Des fantômes aux Tuileries

Une nuit de décembre, alors que je flânais
En rêvant, dans Paris aux ponts illuminés,
Sans savoir où mes pas vraiment me conduisaient
Je me suis retrouvé, lassé de cheminer,
Dans ce vaste jardin, entre Louvre et Concorde,
Qu’on nomme Tuileries.
Des touristes sans nombre
Défilaient devant moi et j’observai la horde
Assis sur un vieux banc, plongé dans la pénombre.

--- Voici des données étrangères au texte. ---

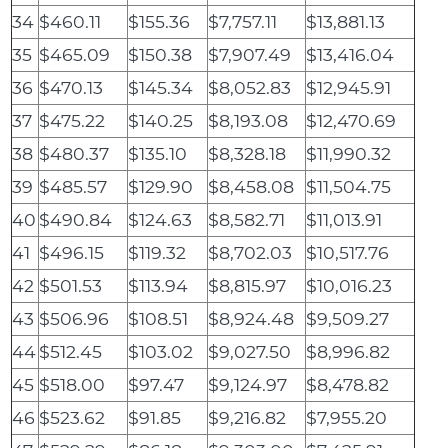
34
$460.11
$155.36
$7,757.11
$13,881.13
35
$465.09
$150.38
$7,907.49
$13,416.04
36
$470.13
$145.34
$8,052.83
$12,945.91
37
$475.22
$140.25
$8,193.08
$12,470.69
38
$480.37
$135.10
$8,328.18
$11,990.32
39
$485.57
$129.90
$8,458.08
$11,504.75
40
$490.84
$124.63
$8,582.71
$11,013.91
41
$496.15
$119.32
$8,702.03
$10,517.76
42
$501.53
$113.94
$8,815.97
$10,016.23
43
$506.96
$108.51
$8,924.48
$9,509.27
44
$512.45
$103.02
$9,027.50
$8,996.82
45
$518.00
$97.47
$9,124.97
$8,478.82
46
$523.62
$91.85
$9,216.82
$7,955.20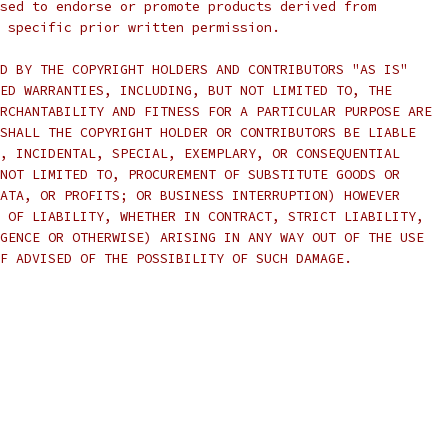
sed to endorse or promote products derived from
 specific prior written permission.
D BY THE COPYRIGHT HOLDERS AND CONTRIBUTORS "AS IS"
ED WARRANTIES, INCLUDING, BUT NOT LIMITED TO, THE
RCHANTABILITY AND FITNESS FOR A PARTICULAR PURPOSE ARE
SHALL THE COPYRIGHT HOLDER OR CONTRIBUTORS BE LIABLE
, INCIDENTAL, SPECIAL, EXEMPLARY, OR CONSEQUENTIAL
NOT LIMITED TO, PROCUREMENT OF SUBSTITUTE GOODS OR
ATA, OR PROFITS; OR BUSINESS INTERRUPTION) HOWEVER
 OF LIABILITY, WHETHER IN CONTRACT, STRICT LIABILITY,
GENCE OR OTHERWISE) ARISING IN ANY WAY OUT OF THE USE
F ADVISED OF THE POSSIBILITY OF SUCH DAMAGE.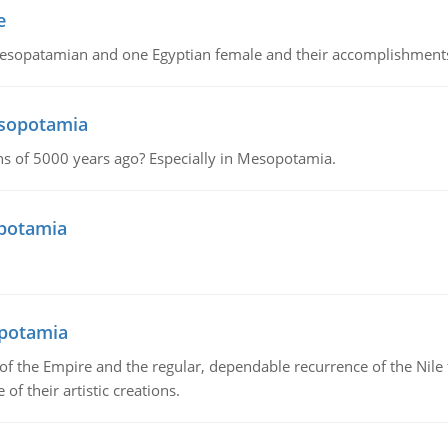
e
Mesopatamian and one Egyptian female and their accomplishment
esopotamia
tions of 5000 years ago? Especially in Mesopotamia.
opotamia
opotamia
f the Empire and the regular, dependable recurrence of the Nile f
of their artistic creations.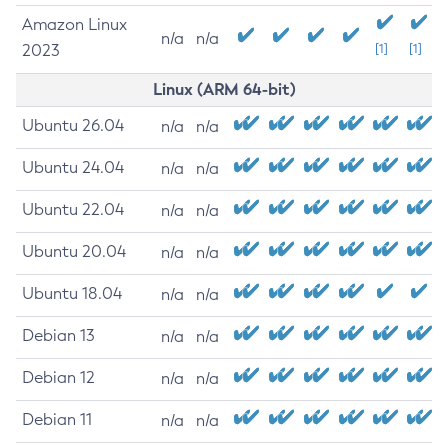
Amazon Linux
n/a
n/a
2023
[1]
[1]
Linux (ARM 64-bit)
Ubuntu 26.04
n/a
n/a
Ubuntu 24.04
n/a
n/a
Ubuntu 22.04
n/a
n/a
Ubuntu 20.04
n/a
n/a
Ubuntu 18.04
n/a
n/a
Debian 13
n/a
n/a
Debian 12
n/a
n/a
Debian 11
n/a
n/a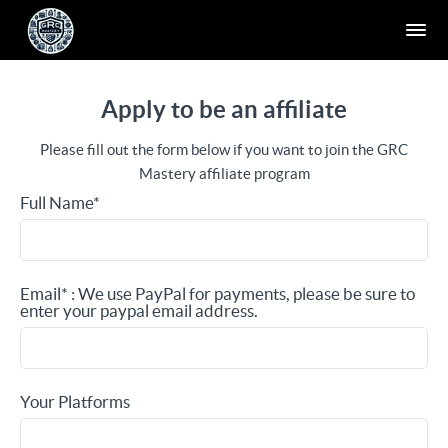
Apply to be an affiliate
Please fill out the form below if you want to join the GRC
Mastery affiliate program
Full Name*
Email* : We use PayPal for payments, please be sure to
enter your paypal email address.
Your Platforms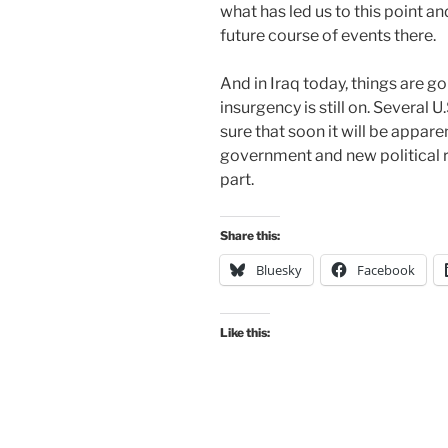
what has led us to this point a
future course of events there.
And in Iraq today, things are go
insurgency is still on. Several 
sure that soon it will be appare
government and new political re
part.
Share this:
Bluesky
Facebook
Like this: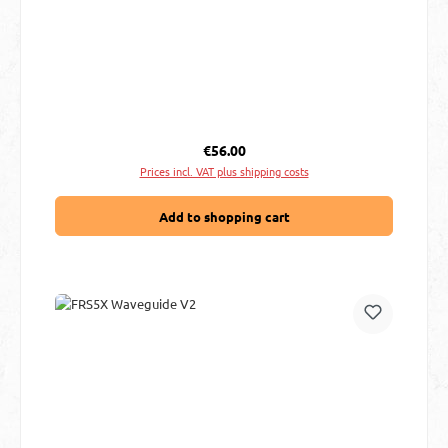
Regular price:
€56.00
Prices incl. VAT plus shipping costs
Add to shopping cart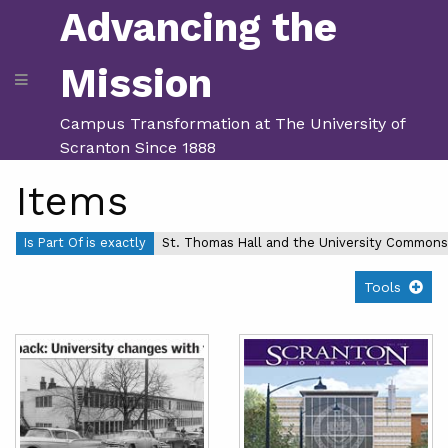
Advancing the
Mission
Campus Transformation at The University of
Scranton Since 1888
Items
Is Part Of is exactly
St. Thomas Hall and the University Commons
Tools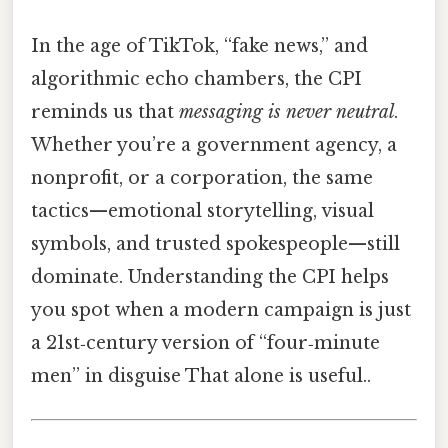
In the age of TikTok, “fake news,” and
algorithmic echo chambers, the CPI
reminds us that
messaging is never neutral
.
Whether you’re a government agency, a
nonprofit, or a corporation, the same
tactics—emotional storytelling, visual
symbols, and trusted spokespeople—still
dominate. Understanding the CPI helps
you spot when a modern campaign is just
a 21st‑century version of “four‑minute
men” in disguise That alone is useful..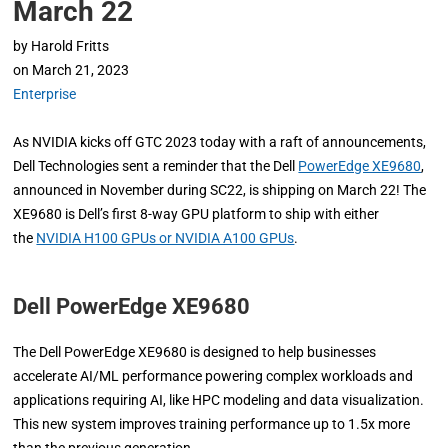
March 22
by
Harold Fritts
on
March 21, 2023
Enterprise
As NVIDIA kicks off GTC 2023 today with a raft of announcements,
Dell Technologies sent a reminder that the Dell
PowerEdge XE9680
,
announced in November during SC22, is shipping on March 22! The
XE9680 is Dell’s first 8-way GPU platform to ship with either
the
NVIDIA H100 GPUs or NVIDIA A100 GPUs
.
Dell PowerEdge XE9680
The Dell PowerEdge XE9680 is designed to help businesses
accelerate AI/ML performance powering complex workloads and
applications requiring AI, like HPC modeling and data visualization.
This new system improves training performance up to 1.5x more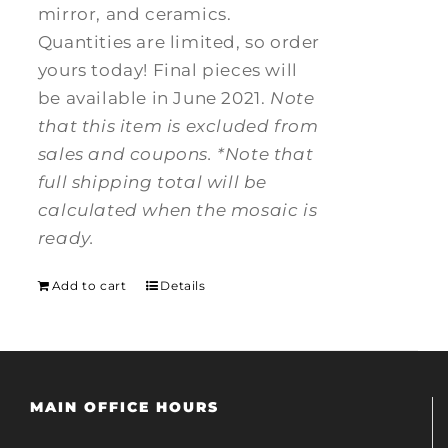
mirror, and ceramics.
Quantities are limited, so order
yours today! Final pieces will
be available in June 2021.
Note
that this item is excluded from
sales and coupons.
*Note that
full shipping total will be
calculated when the mosaic is
ready.
Add to cart
Details
MAIN OFFICE HOURS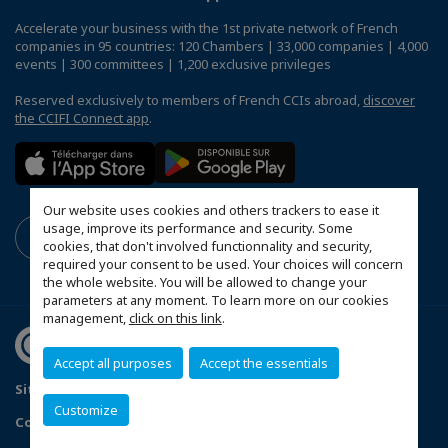
Accelerate your business with the 1st private network of French
companies in 95 countries: 120 Chambers | 33,000 companies | 4,000
events | 300 committees | 1,200 exclusive privileges
Reserved exclusively to members of French CCIs abroad,
discover
the CCIFI Connect app
.
Our website uses cookies and others trackers to ease it
usage, improve its performance and security. Some
cookies, that don't involved functionnality and security,
required your consent to be used. Your choices will concern
the whole website. You will be allowed to change your
parameters at any moment. To learn more on our cookies
management,
click on this link
.
Accept all purposes
Accept the essentials
Sitemap
Mentions légales
Customize
Configure cookies preferences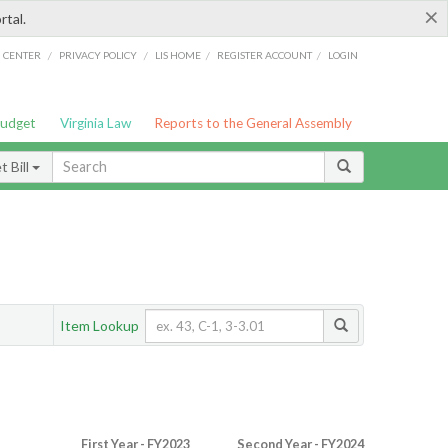
×
rtal.
/
/
/
/
G CENTER
PRIVACY POLICY
LIS HOME
REGISTER ACCOUNT
LOGIN
Budget
Virginia Law
Reports to the General Assembly
 Bill
Item Lookup
First Year - FY2023
Second Year - FY2024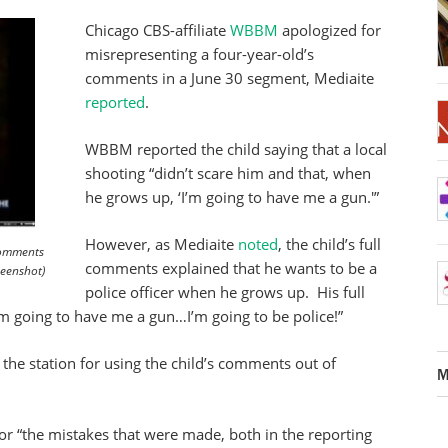
Chicago CBS-affiliate
WBBM
apologized for
misrepresenting a four-year-old’s
comments in a June 30 segment, Mediaite
reported
.
WBBM reported the child saying that a local
shooting “didn’t scare him and that, when
he grows up, ‘I’m going to have me a gun.'”
However, as Mediaite
noted
, the child’s full
 comments
comments explained that he wants to be a
reenshot)
police officer when he grows up. His full
 going to have me a gun…I’m going to be police!”
 the station for using the child’s comments out of
M
or “the mistakes that were made, both in the reporting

En voyant ces badauds aux allures spectrales
J’ai songé tout à coup au vieux temps, à ces jours
Où rayonnaient encor, pleins d’une aura royale
Ce palais appelé Tuileries et sa cour.

C’était un fier palais tout chargé de mémoire
Mais l’an mille huit cent soixante et onze, offense,
Après avoir connu des drames et des gloires
Il s’enflamma, de nuit, comme une torche immense !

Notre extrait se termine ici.